Cult author Dave Eggers is banning Amazon from selling the first run of his new novel about the dangers of big tech.

“I don’t like bullies,” the “A Heartbreaking Work of Staggering Genius” author told the New York Times.

“Amazon has been kicking sand in the face of independent bookstores for decades now,” he said of the company he refused to name in his new book, instead referring in print to the firm founded by Jeff Bezos as “the jungle.”

The hardback version of his new novel, “The Every” — a tech satire follow-up to his 2013 Silicon Valley novel “The Circle” — will instead only be sold in independent bookstores and online on his publishing company, McSweeney’s, when it is released Tuesday.

As a bonus to get readers into stores, it will have at least 32 different covers that are randomly distributed.

“One of the themes of the book is the power of monopolies to dictate our choices, so it seemed a good opportunity to push back a bit against the monopoly, Amazon, that currently rules the book world,” Eggers told the Times.

“So we started looking into how feasible it would be to make the hardcover available only through independent bookstores. Turns out it is very, very hard,” he admitted.

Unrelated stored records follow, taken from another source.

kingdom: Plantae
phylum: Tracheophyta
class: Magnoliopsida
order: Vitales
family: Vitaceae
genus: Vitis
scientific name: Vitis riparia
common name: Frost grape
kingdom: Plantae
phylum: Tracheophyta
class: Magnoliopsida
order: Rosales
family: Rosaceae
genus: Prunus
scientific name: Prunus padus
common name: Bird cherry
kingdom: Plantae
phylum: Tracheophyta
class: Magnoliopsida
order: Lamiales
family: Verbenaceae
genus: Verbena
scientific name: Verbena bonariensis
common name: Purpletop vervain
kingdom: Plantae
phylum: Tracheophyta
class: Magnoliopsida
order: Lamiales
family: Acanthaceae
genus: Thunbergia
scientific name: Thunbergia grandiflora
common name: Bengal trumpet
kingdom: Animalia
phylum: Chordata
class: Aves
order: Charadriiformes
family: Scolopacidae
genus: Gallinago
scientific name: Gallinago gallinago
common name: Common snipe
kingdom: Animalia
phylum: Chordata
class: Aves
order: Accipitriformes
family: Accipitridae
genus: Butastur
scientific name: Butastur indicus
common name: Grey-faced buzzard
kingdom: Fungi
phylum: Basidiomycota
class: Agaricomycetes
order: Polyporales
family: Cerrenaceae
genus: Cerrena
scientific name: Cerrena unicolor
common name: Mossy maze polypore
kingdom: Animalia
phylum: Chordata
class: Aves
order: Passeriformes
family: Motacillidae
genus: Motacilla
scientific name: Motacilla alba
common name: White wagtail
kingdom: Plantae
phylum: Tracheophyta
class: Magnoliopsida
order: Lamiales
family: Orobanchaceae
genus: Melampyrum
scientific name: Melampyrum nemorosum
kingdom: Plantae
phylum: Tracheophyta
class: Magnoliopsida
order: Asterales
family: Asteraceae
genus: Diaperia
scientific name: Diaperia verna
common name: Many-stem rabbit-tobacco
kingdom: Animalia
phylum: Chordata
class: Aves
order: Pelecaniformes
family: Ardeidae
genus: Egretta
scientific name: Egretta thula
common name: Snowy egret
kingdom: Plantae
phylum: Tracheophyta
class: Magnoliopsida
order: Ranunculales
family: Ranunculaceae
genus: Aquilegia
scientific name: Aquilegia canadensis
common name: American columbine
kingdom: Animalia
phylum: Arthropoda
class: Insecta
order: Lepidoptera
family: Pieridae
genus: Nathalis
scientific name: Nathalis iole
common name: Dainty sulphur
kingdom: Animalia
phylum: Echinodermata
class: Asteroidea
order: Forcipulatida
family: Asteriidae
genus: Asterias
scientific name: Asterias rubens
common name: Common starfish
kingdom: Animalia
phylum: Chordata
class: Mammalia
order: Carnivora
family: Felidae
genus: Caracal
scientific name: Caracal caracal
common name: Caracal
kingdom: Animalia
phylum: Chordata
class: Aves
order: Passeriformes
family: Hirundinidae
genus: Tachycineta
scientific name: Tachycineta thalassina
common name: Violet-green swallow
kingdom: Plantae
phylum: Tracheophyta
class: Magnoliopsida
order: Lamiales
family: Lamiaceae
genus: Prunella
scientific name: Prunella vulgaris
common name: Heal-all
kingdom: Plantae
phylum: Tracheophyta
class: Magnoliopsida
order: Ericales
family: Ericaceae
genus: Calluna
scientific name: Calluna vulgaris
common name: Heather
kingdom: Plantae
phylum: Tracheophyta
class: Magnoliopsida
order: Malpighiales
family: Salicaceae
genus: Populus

He told the Los Angeles Times in a separate interview that warehouse staff had to “inspect each box going out to make sure it’s not somehow going to Amazon.”

“Every distributor has a relationship with them, such that if they distribute a book at all, it has to be distributed through Amazon,” he also told Vanity Fair.

“They have the opposite of an exclusive, I guess, which is to say nothing will go out without their participation.”

As well as fighting back over Amazon’s control on book sales, Eggers said he wanted to “drive a few people to look around the corner and see that there’s a little store there that might benefit from a purchase or two.”

Eggers claimed that Amazon has been "kicking sand in the face of independent bookstores for decades now."
Eggers claimed Amazon has been “kicking sand in the face of independent bookstores for decades now.”
Christopher Sadowski

“Without them, we wouldn’t exist,” he told Vanity Fair, recalling his early days hauling McSweeney’s magazine around on the subway and going to “any community bookstore in Brooklyn or St. Mark’s Bookshop in downtown Manhattan, or Shakespeare & Company, and just say, Hey, you want this? And they would say, sure, and that was it.”

“It was this unbelievably human process,” he recalled.

“It’s a small gesture but more so than anything it’s a way to partner with the bookstores that made McSweeney’s possible,” he said of his block on Amazon.

Still, despite his efforts, “The Every” will eventually make it into Amazon’s online store when it is released as a paperback and ebook next month, without the exclusive covers of the hardback.

Not that Eggers is likely to see it often: He still uses a dated flip phone, only recently got Wi-Fi and writes on a nearly 20-year-old laptop that has “never been connected to the internet,” he told the LA Times.

McSweeney’s publisher Amanda Uhle conceded to the New York Times that the initial ban is “not going to break the whole system.”

“We’re not trying to do that. But if we have opened a door for someone to walk outside and into the shop around the corner from them, and discover what’s there, that’s a win,” Uhle said.